▸ **EXERCISE GOAL**
Could you print all the entries exactly?

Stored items
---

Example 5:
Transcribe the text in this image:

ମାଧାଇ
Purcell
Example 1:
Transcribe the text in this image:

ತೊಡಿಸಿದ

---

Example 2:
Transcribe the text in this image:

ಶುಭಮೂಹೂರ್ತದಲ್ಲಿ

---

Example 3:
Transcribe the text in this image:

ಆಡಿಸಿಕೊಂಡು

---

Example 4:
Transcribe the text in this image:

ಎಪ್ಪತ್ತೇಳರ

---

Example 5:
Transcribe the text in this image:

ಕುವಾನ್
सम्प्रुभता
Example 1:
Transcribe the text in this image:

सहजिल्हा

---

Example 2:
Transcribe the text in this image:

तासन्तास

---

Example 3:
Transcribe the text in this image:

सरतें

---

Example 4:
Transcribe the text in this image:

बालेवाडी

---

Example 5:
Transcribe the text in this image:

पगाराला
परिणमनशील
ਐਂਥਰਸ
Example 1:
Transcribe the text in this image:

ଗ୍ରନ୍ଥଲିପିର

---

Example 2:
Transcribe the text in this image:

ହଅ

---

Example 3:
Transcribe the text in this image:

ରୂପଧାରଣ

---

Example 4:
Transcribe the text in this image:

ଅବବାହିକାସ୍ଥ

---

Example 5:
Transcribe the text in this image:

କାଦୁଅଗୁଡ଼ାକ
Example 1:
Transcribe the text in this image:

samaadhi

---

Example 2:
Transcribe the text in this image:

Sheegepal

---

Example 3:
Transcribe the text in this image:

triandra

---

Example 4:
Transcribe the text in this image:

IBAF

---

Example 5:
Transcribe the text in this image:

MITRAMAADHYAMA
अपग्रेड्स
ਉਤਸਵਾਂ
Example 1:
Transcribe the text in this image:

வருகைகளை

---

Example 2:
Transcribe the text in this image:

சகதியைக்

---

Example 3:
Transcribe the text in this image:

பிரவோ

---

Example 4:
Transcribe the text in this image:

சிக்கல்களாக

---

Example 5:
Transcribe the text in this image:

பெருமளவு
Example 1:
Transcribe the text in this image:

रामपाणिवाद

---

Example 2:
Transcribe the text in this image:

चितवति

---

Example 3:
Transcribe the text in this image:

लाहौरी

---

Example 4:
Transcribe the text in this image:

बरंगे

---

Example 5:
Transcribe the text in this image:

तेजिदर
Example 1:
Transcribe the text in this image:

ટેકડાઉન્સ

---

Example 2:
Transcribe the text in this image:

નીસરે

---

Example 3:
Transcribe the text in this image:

▸ **ANSWER SECTION**
---

Example 5:
Transcribe the text in this image:

ମାଧାଇ
Purcell
Example 1:
Transcribe the text in this image:

ತೊಡಿಸಿದ

---

Example 2:
Transcribe the text in this image:

ಶುಭಮೂಹೂರ್ತದಲ್ಲಿ

---

Example 3:
Transcribe the text in this image:

ಆಡಿಸಿಕೊಂಡು

---

Example 4:
Transcribe the text in this image:

ಎಪ್ಪತ್ತೇಳರ

---

Example 5:
Transcribe the text in this image:

ಕುವಾನ್
सम्प्रुभता
Example 1:
Transcribe the text in this image:

सहजिल्हा

---

Example 2:
Transcribe the text in this image:

तासन्तास

---

Example 3:
Transcribe the text in this image:

सरतें

---

Example 4:
Transcribe the text in this image:

बालेवाडी

---

Example 5:
Transcribe the text in this image:

पगाराला
परिणमनशील
ਐਂਥਰਸ
Example 1:
Transcribe the text in this image:

ଗ୍ରନ୍ଥଲିପିର

---

Example 2:
Transcribe the text in this image:

ହଅ

---

Example 3:
Transcribe the text in this image:

ରୂପଧାରଣ

---

Example 4:
Transcribe the text in this image:

ଅବବାହିକାସ୍ଥ

---

Example 5:
Transcribe the text in this image:

କାଦୁଅଗୁଡ଼ାକ
Example 1:
Transcribe the text in this image:

samaadhi

---

Example 2:
Transcribe the text in this image:

Sheegepal

---

Example 3:
Transcribe the text in this image:

triandra

---

Example 4:
Transcribe the text in this image:

IBAF

---

Example 5:
Transcribe the text in this image:

MITRAMAADHYAMA
अपग्रेड्स
ਉਤਸਵਾਂ
Example 1:
Transcribe the text in this image:

வருகைகளை

---

Example 2:
Transcribe the text in this image:

சகதியைக்

---

Example 3:
Transcribe the text in this image:

பிரவோ

---

Example 4:
Transcribe the text in this image:

சிக்கல்களாக

---

Example 5:
Transcribe the text in this image:

பெருமளவு
Example 1:
Transcribe the text in this image:

रामपाणिवाद

---

Example 2:
Transcribe the text in this image:

चितवति

---

Example 3:
Transcribe the text in this image:

लाहौरी

---

Example 4:
Transcribe the text in this image:

बरंगे

---

Example 5:
Transcribe the text in this image:

तेजिदर
Example 1:
Transcribe the text in this image:

ટેકડાઉન્સ

---

Example 2:
Transcribe the text in this image:

નીસરે

---

Example 3:
Transcribe the text in this image:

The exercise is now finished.